» PROMPT 1
Please set down everything from "But prior to" down to "production. Big win." in the discussion on type systems below, word for word.
» PROMPT 2
According to the discussion on type systems below, how often does code blow up in production at the startup with the Python codebase?
(TEXT begins)
But prior to that new python type system my personal anecdotal experience is more relevant and accurate then other people's given my background in both Java and python And C++. Types aren't that important period. They are certainly better then no types but any practical contribution to safety is minimal.
> If you have errors in your program, does it matter that much if those errors are caught during runtime or compile time?
Of course it matters. If an error can be caught by the compiler, it will never get to production. Big win.
With typeless languages like python the code will get to production unless you have 100% perfect test coverage (corollary: nobody has 100% perfect test coverage) and then some unexpected moment it'll blow up there causing an outage.
This happens with metronomic regularity at my current startup (python codebase), at least once a month. It is so frustrating that in this day and age we are still making such basic mistakes when superior technology exists and the benefits are well understood.
That's fine. A type checker won't catch everything. Run time errors happen regardless. I find it unlikely that all the errors your code base is experiencing is the result of type errors.
Something like c++. You get a runtime errors. You have no idea where it lives or what caused it.
Your python code base delivers an error but a patch should trivial because python tells you what happened. Over time these errors should become much less.
That's a strawman, nobody has claimed a statically typed language will catch all possible errors.
It will however catch an important category of common errors at compile-time, thus preventing them from reaching production and blowing up there. Other types of logic error of course exist, in all languages.
> Something like c++. You get a runtime errors. You have no idea where it lives or what caused it.
I don't know what this means? You seem to be suggesting that code in a statically typed language cannot be debugged? Clearly that's not true. Debugging is in fact usually easier because you can rule out the type errors that can't happen.
(TEXT ends)
(DATA LISTING begins)
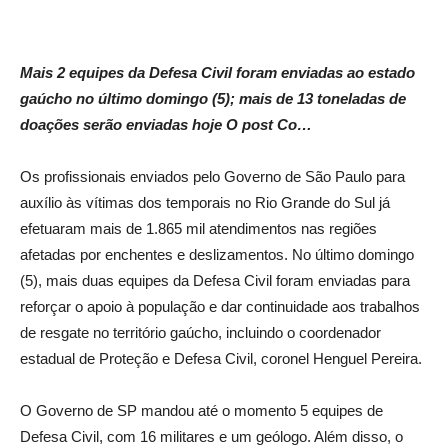
Mais 2 equipes da Defesa Civil foram enviadas ao estado
gaúcho no último domingo (5); mais de 13 toneladas de
doações serão enviadas hoje O post Co…
Os profissionais enviados pelo Governo de São Paulo para
auxílio às vítimas dos temporais no Rio Grande do Sul já
efetuaram mais de 1.865 mil atendimentos nas regiões
afetadas por enchentes e deslizamentos. No último domingo
(5), mais duas equipes da Defesa Civil foram enviadas para
reforçar o apoio à população e dar continuidade aos trabalhos
de resgate no território gaúcho, incluindo o coordenador
estadual de Proteção e Defesa Civil, coronel Henguel Pereira.
O Governo de SP mandou até o momento 5 equipes de
Defesa Civil, com 16 militares e um geólogo. Além disso, o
(DATA LISTING ends)
» ANSWER AREA 1
But prior to that new python type system my personal anecdotal experience is more relevant and accurate then other people's given my background in both Java and python And C++. Types aren't that important period. They are certainly better then no types but any practical contribution to safety is minimal.
> If you have errors in your program, does it matter that much if those errors are caught during runtime or compile time?
Of course it matters. If an error can be caught by the compiler, it will never get to production. Big win.

» ANSWER AREA 2
At least once a month.